Graphics Processing Unitseminar Report

Graphics Processing UnitSeminar Report

INTRODUCTION

There are various applications that require a 3D world to be simulated as realistically as possible on a computer screen. These include 3D animations in games, movies and other real world simulations. It takes a lot of computing power to represent a 3D world due to the great amount of information that must be used to generate a realistic 3D world and the complex mathematical operations that must be used to project this 3D world onto a computer screen. In this situation, the processing time and bandwidth are at a premium due to large amounts of both computation and data.

The functional purpose of a GPU then, is to provide a separate dedicated graphics resources, including a graphics processor and memory, to relieve some of the burden off of the main system resources, namely the Central Processing Unit, Main Memory, and the System Bus, which would otherwise get saturated with graphical operations and I/O requests. The abstract goal of a GPU, however, is to enable a representation of a 3D world as realistically as possible. So these GPUs are designed to provide additional computational power that is customized specifically to perform these 3D tasks.

What’s a GPU????

A Graphics Processing Unit (GPU) is a microprocessor that has been designed specifically for the processing of 3D graphics. The processor is built with integrated transform, lighting, triangle setup/clipping, and rendering engines, capable of handling millions of math-intensive processes per second. GPUs form the heart of modern graphics cards, relieving the CPU (central processing units) of much of the graphics processing load. GPUs allow products such as desktop PCs, portable computers, and game consoles to process real-time 3D graphics that only a few years ago were only available on high-end workstations.

Used primarily for 3-D applications, a graphics processing unit is a single-chip processor that creates lighting effects and transforms objects every time a 3D scene is redrawn. These are mathematically-intensive tasks, which otherwise, would put quite a strain on the CPU. Lifting this burden from the CPU frees up cycles that can be used for other jobs.

However, the GPU is not just for playing 3D-intense videogames or for those who create graphics (sometimes referred to as graphics rendering or content-creation) but is a crucial component that is critical to the PC's overall system speed. In order to fully appreciate the graphics card's role it must first be understood.

Many synonyms exist for Graphics Processing Unit in which the popular one being the graphics card .It’s also known as a video card, video accelerator, video adapter, video board, graphics accelerator, or graphics adapter.

History and Standards

The first graphics cards, introduced in August of 1981 by IBM, were monochrome cards designated as Monochrome Display Adapters (MDAs). The displays that used these cards were typically text-only, with green or white text on a black background. Color for IBM-compatible computers appeared on the scene with the 4-color Hercules Graphics Card (HGC), followed by the 8-color Color Graphics Adapter (CGA) and 16-color Enhanced Graphics Adapter (EGA). During the same time, other computer manufacturers, such as Commodore, were introducing computers with built-in graphics adapters that could handle a varying number of colors.

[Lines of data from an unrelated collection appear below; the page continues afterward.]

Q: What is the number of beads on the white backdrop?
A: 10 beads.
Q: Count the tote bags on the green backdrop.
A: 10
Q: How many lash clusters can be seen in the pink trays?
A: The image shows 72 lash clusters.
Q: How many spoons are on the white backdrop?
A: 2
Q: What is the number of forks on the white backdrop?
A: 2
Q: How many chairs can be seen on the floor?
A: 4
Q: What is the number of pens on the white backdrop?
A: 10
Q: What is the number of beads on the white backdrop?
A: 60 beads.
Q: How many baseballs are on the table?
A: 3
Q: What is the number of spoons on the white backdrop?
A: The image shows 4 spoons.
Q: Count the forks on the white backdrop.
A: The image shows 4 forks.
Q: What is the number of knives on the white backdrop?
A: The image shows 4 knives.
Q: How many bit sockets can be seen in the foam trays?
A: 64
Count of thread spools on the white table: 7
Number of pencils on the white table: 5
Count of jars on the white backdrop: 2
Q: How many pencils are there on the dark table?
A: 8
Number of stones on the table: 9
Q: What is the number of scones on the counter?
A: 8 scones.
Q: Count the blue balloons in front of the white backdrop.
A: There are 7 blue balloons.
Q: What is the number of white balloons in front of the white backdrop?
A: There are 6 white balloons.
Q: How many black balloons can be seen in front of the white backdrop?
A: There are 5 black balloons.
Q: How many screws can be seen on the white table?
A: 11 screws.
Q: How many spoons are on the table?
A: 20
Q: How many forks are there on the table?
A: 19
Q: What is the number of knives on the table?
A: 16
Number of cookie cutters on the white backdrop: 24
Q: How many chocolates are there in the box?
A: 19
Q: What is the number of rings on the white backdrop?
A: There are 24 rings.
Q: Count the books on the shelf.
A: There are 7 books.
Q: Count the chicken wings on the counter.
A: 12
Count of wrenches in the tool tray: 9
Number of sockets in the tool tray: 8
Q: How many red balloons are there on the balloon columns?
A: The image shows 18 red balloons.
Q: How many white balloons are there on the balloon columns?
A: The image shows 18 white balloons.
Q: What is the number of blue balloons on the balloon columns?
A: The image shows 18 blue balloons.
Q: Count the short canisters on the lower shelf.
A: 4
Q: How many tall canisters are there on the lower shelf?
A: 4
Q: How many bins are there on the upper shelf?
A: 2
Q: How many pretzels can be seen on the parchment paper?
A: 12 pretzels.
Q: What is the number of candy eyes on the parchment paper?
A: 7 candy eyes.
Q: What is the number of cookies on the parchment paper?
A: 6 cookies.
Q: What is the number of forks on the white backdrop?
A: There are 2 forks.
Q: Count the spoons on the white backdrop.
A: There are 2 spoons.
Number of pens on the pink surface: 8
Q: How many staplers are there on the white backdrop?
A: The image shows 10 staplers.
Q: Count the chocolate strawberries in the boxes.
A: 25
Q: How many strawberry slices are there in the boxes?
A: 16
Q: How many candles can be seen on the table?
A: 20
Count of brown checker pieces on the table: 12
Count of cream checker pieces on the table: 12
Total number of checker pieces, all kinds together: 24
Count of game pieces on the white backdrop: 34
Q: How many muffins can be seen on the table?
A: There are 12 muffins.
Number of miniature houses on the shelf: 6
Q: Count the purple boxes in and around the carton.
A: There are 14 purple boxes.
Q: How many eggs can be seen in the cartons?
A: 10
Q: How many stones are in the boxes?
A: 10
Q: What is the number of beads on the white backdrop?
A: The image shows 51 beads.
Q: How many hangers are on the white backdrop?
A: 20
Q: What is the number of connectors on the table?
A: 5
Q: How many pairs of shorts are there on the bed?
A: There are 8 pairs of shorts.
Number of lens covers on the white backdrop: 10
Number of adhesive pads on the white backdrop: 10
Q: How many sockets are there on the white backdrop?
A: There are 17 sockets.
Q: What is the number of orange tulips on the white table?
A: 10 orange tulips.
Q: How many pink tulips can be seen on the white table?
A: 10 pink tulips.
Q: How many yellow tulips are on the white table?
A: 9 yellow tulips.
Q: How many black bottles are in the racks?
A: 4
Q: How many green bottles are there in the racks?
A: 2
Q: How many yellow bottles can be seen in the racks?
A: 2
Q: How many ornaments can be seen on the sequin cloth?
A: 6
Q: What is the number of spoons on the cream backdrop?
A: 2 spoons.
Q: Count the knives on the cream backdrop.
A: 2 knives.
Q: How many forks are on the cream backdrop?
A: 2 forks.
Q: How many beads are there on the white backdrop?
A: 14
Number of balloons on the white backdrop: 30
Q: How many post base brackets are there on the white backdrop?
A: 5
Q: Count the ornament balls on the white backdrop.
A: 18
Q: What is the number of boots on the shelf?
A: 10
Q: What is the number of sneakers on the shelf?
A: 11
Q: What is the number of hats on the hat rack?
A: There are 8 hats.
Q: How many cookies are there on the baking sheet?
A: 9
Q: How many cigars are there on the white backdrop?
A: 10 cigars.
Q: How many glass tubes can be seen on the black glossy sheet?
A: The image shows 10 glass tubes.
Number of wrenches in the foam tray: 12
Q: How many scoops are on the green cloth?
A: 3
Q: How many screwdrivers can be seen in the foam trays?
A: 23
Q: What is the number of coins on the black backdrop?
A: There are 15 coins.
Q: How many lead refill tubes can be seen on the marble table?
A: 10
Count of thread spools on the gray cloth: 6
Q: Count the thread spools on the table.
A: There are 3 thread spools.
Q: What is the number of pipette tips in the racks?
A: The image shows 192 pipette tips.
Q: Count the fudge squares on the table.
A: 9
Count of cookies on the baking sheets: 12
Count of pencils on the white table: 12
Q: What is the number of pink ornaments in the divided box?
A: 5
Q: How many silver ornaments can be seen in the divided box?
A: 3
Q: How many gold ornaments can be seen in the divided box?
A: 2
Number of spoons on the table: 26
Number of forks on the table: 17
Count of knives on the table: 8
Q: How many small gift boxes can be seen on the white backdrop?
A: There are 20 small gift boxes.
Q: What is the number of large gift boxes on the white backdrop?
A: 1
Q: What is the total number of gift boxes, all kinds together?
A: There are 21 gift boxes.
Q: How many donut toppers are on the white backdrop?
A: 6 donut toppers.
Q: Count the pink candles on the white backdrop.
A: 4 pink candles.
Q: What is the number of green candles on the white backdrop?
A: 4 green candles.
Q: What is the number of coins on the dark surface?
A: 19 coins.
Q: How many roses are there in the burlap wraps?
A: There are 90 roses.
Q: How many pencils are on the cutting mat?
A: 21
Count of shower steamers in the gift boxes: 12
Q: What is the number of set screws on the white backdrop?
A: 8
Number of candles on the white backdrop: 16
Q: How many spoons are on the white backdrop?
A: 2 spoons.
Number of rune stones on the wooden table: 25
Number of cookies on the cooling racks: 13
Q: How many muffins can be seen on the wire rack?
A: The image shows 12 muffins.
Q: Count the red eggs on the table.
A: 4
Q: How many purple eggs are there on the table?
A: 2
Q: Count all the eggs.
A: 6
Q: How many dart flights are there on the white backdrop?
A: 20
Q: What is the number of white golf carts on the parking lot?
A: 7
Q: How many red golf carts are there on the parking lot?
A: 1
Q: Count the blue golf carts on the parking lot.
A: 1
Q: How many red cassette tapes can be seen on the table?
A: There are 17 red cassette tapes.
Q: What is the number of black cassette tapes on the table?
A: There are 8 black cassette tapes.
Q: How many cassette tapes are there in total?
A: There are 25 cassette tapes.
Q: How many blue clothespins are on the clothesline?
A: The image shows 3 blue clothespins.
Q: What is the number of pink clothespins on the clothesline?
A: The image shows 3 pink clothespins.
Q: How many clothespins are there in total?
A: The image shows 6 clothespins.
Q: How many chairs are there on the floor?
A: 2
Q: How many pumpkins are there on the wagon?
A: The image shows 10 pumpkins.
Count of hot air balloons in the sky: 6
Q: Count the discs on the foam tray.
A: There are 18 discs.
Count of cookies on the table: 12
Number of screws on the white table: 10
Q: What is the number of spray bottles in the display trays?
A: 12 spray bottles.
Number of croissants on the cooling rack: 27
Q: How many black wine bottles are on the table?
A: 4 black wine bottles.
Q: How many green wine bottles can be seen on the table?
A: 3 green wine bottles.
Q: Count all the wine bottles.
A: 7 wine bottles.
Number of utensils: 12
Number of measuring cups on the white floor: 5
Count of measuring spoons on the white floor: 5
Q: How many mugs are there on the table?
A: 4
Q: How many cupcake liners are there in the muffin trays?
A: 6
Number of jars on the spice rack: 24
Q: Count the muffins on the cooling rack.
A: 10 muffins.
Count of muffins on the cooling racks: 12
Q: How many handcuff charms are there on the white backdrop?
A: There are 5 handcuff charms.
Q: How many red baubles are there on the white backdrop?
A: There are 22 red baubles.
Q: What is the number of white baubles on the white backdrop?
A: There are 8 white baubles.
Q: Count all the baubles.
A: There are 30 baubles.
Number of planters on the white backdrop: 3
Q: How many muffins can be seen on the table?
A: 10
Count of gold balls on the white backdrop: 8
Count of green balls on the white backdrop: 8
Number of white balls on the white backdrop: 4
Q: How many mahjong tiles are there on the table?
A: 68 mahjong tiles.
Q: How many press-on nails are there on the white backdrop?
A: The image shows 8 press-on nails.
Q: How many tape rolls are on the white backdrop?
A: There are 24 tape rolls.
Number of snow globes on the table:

When IBM introduced the Video Graphics Array (VGA) in 1987, a new graphics standard came into being. A VGA display could support up to 256 colors (out of a possible 262,144-color palette) at resolutions up to 720x400. Perhaps the most interesting difference between VGA and the preceding formats is that VGA was analog, whereas displays had been digital up to that point. Going from digital to analog may seem like a step backward, but it actually provided the ability to vary the signal for more possible combinations than the strict on/off nature of digital.

Over the years, VGA gave way to Super Video Graphics Array (SVGA). SVGA cards were based on VGA, but each card manufacturer added resolutions and increased color depth in different ways. Eventually, the Video Electronics Standards Association (VESA) agreed on a standard implementation of SVGA that provided up to 16.8 million colors and 1280x1024 resolution. Most graphics cards available today support Ultra Extended Graphics Array (UXGA). UXGA can support a palette of up to 16.8 million colors and resolutions up to 1600x1200 pixels.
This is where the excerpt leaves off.